■ PROBLEM
In the data below, change every "photograph" to "photo" and keep the rest the same. Don't include the pictures in your answer.

■ RECORDS SUPPLIED
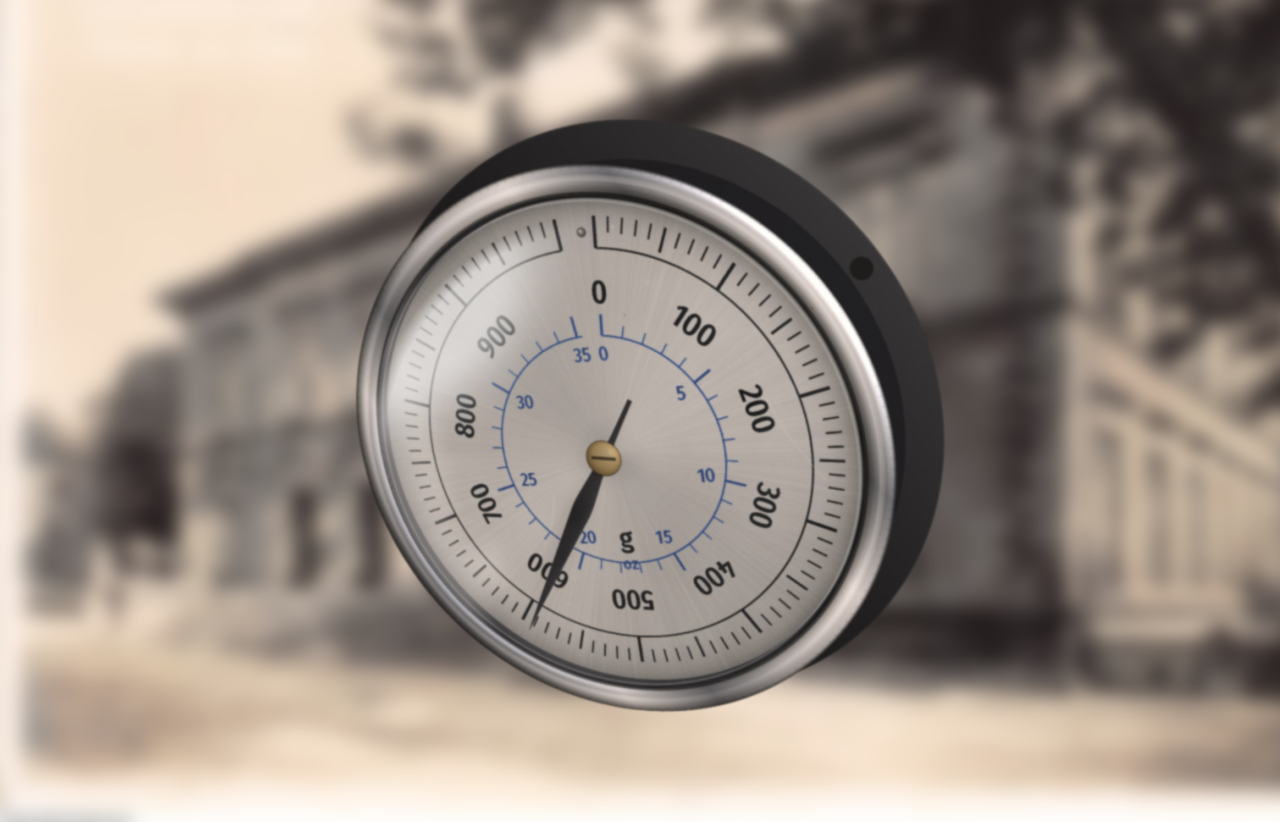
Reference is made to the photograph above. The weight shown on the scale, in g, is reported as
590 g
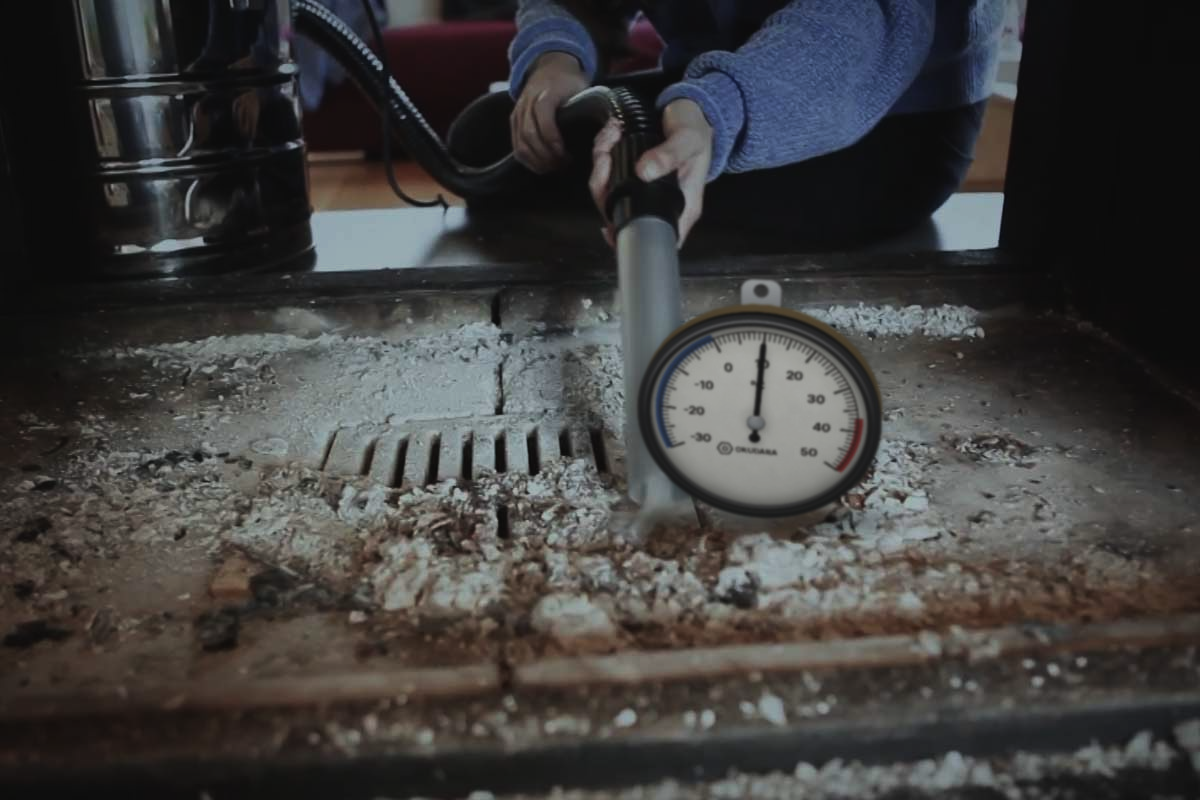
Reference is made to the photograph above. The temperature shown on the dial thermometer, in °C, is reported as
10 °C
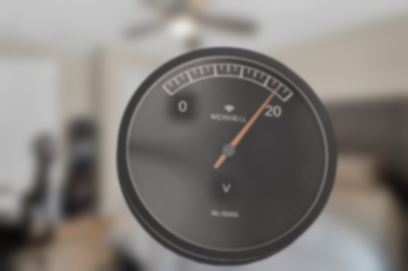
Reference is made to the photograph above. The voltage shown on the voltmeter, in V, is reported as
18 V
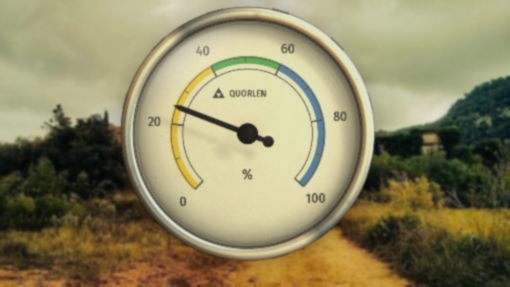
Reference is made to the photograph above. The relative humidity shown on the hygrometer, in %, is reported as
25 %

■ ANSWER BELOW
Reference is made to the photo above. The weight shown on the scale, in g, is reported as
590 g
Reference is made to the photo above. The temperature shown on the dial thermometer, in °C, is reported as
10 °C
Reference is made to the photo above. The voltage shown on the voltmeter, in V, is reported as
18 V
Reference is made to the photo above. The relative humidity shown on the hygrometer, in %, is reported as
25 %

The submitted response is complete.